En 1945 c'est Maurice Saillet qui gère l'entreprise. La maladie s'est en effet invitée, sous la forme de rhumatismes infectieux conduisant à terme à la paralysie. En 1951 on diagnostique en plus la maladie de Menière (5), qui atteint l'oreille interne et provoque vertiges, acouphènes et surdité, dont on ne connaît pas les causes, qu'on ne sait pas guérir et qui s'avère très douloureuse. À la souffrance physique s'ajoute un réel désenchantement. D'autres cénacles littéraires sont apparus. Les amis d'hier ont grimpé l'échelle de la notoriété, pour certains jusqu'à la gloire. Ils n'ont plus besoin d'elle, ils volent de leurs propres ailes : que pourrait-elle apporter alors à un Valéry, à un Claudel, à un Mauriac, à un Gide ? Ils ne passent plus de l'Odéon. Se souviennent-ils même encore d'elle ? Elle décide de cesser toute activité et vend sa librairie.

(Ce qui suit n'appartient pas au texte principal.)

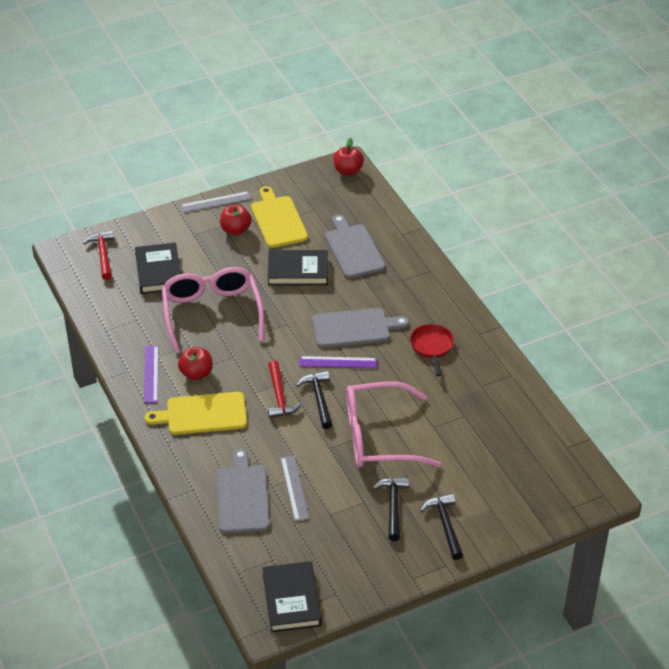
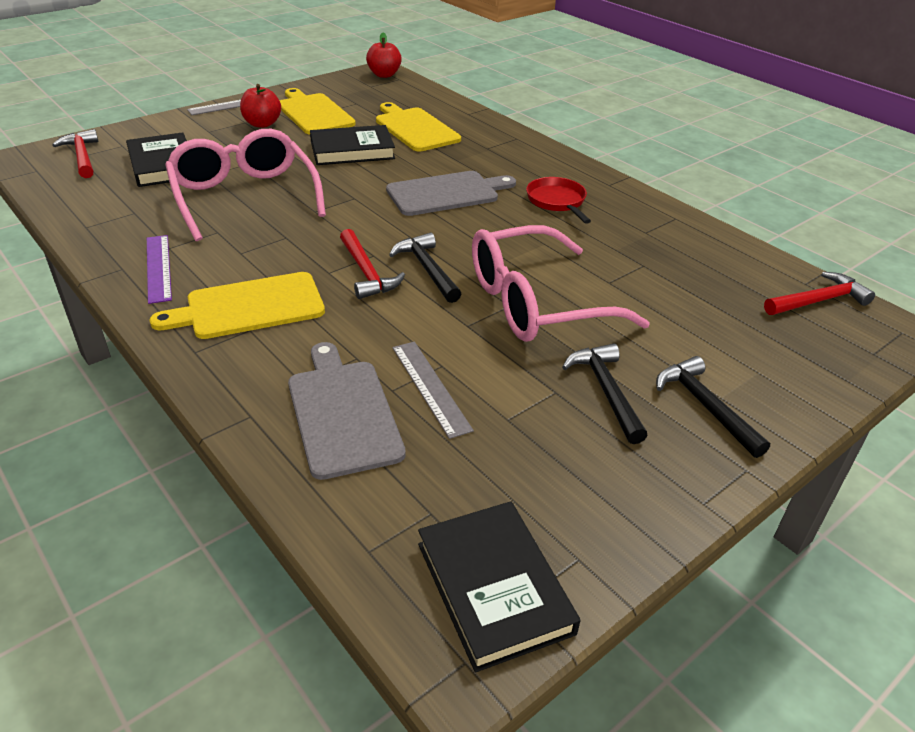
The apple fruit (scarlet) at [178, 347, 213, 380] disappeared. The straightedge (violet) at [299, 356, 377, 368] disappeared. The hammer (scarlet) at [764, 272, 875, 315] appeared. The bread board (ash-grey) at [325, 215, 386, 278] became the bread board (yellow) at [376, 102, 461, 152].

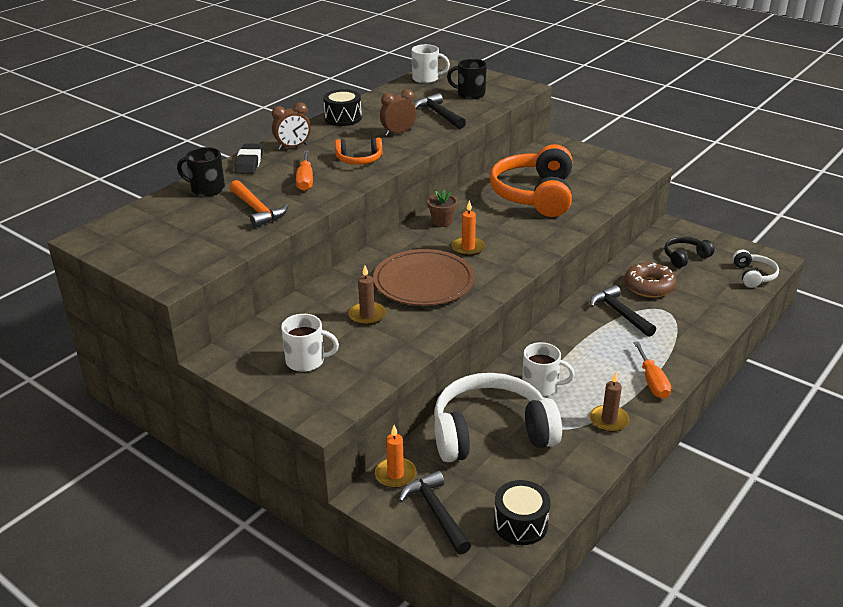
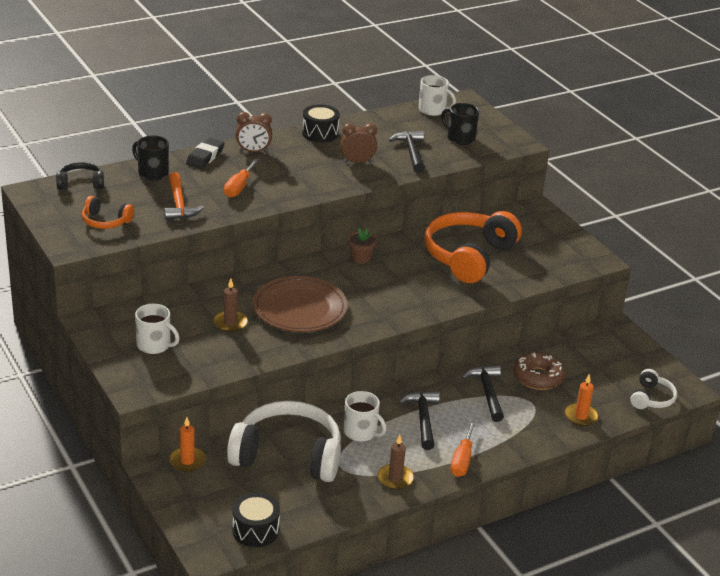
The over-ear headphones (orange) moved from [335, 137, 382, 165] to [82, 196, 134, 229]. The hammer (black) moved from [398, 470, 471, 554] to [399, 391, 440, 450]. The pillar candle (orange) moved from [451, 200, 485, 256] to [565, 374, 599, 426]. The over-ear headphones (black) moved from [664, 237, 714, 268] to [56, 162, 104, 190].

Le 19 juin 1955, alors que la douleur ne lui laisse plus de répit, elle choisit d'en finir. Hospitalisée à Cochin, elle absorbe en masse des médicaments. On ne peut la sauver. Elle meurt à 22 h 45. Elle laisse une lettre où elle exprime sans ambiguïté sa détermination : « Je mets fin à mes jours ne pouvant plus supporter les bruits qui me martyrisent depuis huit mois, sans compter les fatigues et les souffrances que j'ai endurées ces dernières années » et elle ajoute curieusement : « Je vais à la mort sans crainte, sachant que j’ai trouvé une mère en naissant ici et que je trouverai également une mère dans l’autre vie ». Ainsi se termine le parcours d'une femme que rien ne prédestinait à devenir dans l'entre-deux-guerres l'une des prêtresses des lettres françaises.

JPD

(1) Voir l'article de Édouard-France Vincent, Deux grandes amies des livres : Sylvia Beach et Adrienne Monnier, publié dans le bulletin Nouvelle série N° 8 – Année 1980-1981.
(2) Elle est la grand-mère de Pierre Brisson, le célèbre directeur du Figaro de 1940 à 1942, puis de 1944 à 1964, et l'arrière-grand-mère de la comédienne Martine Sarcey.
(3) Voir sur ce site l'article « Gertrude Stein » accessible dans l'onglet (Activités/Histoire de Paris/Personnalités)
(4) François Caradec, Entre miens, d'Alphonse Allais à Boris Vian, Paris, Flammarion, 2010.
(5) Prosper Menière (1799-1862) est le premier à avoir étudié cette maladie. Ses travaux ont été poursuivis par son fils Émile.